The central tenet of this new development philosophy is self-awareness rather than rote career planning. That is, it’s about who you want to be rather than what you need to do to reach your career goals. The traditional philosophy tells us that as long as we follow the rules, gain skills, and meet expectations, that we will progress in our careers and become successful. But the new philosophy, while recognizing the importance of goals, also says that living in the future can keep us from feeling validated in the now and developing a sense of negativity towards ourselves and our careers.

Instead, the self-awareness approach has us determining our prime values and using them as the foundation and guide for everything we decide. The idea is that, if you make decisions focused on the moment, and base them in your preferred virtues, you will not only more clearly see your progress over time but also feel more satisfaction in the journey. Since you are already on “your path,” you aren’t stuck feeling lost and discouraged trying to find it.

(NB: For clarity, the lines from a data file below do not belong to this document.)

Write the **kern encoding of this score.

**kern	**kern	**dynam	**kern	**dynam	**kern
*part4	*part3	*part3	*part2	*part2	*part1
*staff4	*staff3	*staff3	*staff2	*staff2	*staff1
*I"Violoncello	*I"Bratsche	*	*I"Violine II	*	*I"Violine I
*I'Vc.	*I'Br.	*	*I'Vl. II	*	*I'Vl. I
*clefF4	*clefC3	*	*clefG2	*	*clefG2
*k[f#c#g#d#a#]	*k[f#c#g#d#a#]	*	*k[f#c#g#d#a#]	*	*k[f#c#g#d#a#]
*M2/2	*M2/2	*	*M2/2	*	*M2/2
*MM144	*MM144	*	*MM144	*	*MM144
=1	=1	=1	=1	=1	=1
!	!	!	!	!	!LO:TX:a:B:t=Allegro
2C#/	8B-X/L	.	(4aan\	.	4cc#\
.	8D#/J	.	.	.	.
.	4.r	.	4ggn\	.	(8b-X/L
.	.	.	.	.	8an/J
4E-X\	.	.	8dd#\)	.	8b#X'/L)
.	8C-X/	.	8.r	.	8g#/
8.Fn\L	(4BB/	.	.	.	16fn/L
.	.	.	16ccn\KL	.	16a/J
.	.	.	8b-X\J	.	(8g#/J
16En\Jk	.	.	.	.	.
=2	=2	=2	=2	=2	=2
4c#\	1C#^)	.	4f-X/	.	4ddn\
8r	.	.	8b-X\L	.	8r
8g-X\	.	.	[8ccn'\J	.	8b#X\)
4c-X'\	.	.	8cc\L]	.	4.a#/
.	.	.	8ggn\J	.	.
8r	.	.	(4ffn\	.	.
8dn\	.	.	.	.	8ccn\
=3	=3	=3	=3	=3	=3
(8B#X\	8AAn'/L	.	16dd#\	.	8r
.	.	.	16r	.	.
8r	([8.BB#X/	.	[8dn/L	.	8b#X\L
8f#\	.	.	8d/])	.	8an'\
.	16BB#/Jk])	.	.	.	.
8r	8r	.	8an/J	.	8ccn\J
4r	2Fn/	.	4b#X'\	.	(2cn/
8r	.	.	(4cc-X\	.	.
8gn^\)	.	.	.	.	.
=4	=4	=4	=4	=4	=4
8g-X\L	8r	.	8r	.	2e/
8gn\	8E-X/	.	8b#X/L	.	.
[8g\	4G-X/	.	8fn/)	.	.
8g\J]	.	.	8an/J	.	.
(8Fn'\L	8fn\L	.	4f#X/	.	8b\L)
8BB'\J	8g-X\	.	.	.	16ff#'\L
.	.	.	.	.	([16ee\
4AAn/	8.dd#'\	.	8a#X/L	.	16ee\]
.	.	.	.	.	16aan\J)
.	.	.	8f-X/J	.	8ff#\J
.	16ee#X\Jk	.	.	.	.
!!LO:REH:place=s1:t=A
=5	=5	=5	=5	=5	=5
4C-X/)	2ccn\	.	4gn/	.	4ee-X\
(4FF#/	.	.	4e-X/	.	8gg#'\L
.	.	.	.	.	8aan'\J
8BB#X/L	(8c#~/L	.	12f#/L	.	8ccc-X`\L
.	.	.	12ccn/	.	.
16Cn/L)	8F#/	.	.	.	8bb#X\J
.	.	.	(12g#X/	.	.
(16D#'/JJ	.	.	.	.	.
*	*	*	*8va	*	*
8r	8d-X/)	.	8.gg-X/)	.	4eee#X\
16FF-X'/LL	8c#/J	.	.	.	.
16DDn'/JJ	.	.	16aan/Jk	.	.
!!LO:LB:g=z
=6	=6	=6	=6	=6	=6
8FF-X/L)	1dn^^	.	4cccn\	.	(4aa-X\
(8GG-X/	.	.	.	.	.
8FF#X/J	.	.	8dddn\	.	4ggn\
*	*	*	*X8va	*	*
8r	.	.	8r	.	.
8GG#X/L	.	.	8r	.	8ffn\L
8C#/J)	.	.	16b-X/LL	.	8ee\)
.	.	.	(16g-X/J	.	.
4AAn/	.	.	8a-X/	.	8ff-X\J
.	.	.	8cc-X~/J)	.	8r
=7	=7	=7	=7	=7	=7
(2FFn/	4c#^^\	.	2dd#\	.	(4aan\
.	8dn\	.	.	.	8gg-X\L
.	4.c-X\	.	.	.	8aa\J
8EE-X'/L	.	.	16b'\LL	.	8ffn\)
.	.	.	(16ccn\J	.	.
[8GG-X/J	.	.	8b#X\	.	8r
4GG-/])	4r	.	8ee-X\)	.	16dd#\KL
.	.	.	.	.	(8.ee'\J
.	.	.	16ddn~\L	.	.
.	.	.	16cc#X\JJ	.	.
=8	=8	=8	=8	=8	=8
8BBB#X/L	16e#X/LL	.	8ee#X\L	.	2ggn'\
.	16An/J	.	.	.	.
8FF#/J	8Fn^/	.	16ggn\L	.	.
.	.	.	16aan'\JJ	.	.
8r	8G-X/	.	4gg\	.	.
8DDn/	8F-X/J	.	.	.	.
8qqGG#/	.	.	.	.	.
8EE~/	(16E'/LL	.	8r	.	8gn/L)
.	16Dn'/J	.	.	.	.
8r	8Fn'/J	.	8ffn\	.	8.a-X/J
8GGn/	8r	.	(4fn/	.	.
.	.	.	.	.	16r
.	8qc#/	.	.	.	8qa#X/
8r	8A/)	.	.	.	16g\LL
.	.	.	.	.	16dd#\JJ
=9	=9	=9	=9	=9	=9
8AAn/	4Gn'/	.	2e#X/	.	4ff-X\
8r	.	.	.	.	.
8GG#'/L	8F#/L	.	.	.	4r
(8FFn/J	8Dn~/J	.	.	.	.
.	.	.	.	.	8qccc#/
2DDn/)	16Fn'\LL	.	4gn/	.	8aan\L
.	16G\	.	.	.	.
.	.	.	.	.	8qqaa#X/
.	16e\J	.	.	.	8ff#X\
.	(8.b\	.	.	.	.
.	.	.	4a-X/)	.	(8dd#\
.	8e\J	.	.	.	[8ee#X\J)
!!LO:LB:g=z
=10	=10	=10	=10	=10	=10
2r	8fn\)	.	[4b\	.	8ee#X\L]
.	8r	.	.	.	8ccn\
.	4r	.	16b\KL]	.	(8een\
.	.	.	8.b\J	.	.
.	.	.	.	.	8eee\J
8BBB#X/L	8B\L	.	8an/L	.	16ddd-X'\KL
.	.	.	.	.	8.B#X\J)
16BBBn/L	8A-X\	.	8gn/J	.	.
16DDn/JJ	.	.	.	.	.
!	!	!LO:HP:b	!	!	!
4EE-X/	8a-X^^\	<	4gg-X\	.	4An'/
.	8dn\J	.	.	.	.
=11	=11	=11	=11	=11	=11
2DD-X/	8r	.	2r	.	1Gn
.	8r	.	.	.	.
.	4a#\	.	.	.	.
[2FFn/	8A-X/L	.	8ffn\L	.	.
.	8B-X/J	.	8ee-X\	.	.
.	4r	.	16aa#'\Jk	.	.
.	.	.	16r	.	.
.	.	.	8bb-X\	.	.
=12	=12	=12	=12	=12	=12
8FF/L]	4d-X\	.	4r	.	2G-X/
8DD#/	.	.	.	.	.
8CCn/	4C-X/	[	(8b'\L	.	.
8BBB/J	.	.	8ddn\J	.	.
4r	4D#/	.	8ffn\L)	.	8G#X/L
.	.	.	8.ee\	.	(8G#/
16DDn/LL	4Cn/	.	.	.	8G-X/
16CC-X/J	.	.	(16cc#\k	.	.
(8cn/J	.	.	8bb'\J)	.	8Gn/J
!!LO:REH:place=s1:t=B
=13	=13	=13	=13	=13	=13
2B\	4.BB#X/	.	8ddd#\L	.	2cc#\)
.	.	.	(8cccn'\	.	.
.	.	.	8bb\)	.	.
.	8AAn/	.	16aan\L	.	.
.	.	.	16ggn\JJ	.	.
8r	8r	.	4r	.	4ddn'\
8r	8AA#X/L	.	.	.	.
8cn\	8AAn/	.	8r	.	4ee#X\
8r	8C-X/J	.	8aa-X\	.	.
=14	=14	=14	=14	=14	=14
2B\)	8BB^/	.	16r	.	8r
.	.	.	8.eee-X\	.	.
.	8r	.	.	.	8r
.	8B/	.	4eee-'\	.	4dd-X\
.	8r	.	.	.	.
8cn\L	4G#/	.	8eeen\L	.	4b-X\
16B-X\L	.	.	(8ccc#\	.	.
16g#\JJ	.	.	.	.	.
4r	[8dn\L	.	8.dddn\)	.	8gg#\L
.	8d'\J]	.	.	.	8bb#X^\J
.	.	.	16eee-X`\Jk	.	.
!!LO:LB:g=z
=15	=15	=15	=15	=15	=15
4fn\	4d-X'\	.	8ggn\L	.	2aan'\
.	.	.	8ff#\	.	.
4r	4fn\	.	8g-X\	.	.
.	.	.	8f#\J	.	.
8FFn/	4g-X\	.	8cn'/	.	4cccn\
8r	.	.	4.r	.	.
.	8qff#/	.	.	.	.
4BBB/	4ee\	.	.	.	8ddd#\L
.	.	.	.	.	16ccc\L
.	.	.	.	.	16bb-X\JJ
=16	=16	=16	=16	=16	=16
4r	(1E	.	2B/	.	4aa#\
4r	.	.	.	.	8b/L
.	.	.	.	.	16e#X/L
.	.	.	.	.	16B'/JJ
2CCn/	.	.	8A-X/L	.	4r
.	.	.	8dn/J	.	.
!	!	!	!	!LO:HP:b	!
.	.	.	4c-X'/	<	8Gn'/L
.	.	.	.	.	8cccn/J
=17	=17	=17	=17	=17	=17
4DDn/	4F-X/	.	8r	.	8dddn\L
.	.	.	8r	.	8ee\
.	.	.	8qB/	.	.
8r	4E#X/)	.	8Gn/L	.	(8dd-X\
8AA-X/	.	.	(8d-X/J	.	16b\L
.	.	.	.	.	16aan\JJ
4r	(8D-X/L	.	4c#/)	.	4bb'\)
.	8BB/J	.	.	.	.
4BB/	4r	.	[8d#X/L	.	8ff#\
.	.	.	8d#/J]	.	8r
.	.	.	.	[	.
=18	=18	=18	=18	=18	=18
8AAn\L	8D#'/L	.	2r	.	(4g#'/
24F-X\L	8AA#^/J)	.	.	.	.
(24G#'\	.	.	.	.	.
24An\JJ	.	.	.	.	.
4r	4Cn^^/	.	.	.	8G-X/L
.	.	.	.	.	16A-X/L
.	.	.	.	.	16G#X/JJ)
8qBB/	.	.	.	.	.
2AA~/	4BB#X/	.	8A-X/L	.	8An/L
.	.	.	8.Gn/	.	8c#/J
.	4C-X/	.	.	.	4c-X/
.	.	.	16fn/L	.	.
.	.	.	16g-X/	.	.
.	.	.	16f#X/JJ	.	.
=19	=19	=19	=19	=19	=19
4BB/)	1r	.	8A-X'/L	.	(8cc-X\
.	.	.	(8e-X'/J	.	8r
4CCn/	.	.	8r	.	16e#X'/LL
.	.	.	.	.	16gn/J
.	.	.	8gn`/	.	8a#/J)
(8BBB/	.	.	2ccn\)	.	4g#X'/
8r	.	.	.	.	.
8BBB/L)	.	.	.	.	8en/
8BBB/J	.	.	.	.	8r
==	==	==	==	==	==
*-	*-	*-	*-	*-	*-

The hardest part of such an approach is first determining what those values are that you want to use to propel you forward. Asking yourself, “What matters to me most?” is never straightforward and requires substantial time and trial-and-error. But in the end, what you want your life to stand for and the values you want reflected in all of your decisions become clearer.

But even after you’ve identified those values, the process of integrating them into your day-to-day life is gradual and ongoing. The art of the new career-development philosophy is in learning to remember your values in the moment instead of after the fact. Once you become self-aware enough to realize when you are acting against your values, the process of remembering becomes easier over time.

The self-awareness approach is all about over-throwing traditional advice. However, it still relies on the immortal truth that no one is going to do your work for you. You have to be your own source of motivation and put forth the time and effort to see your professional development through. You have to make the time you need in order to pursue those things most important to you. And once you get started, making progress becomes addictive and serves as its own source for motivation.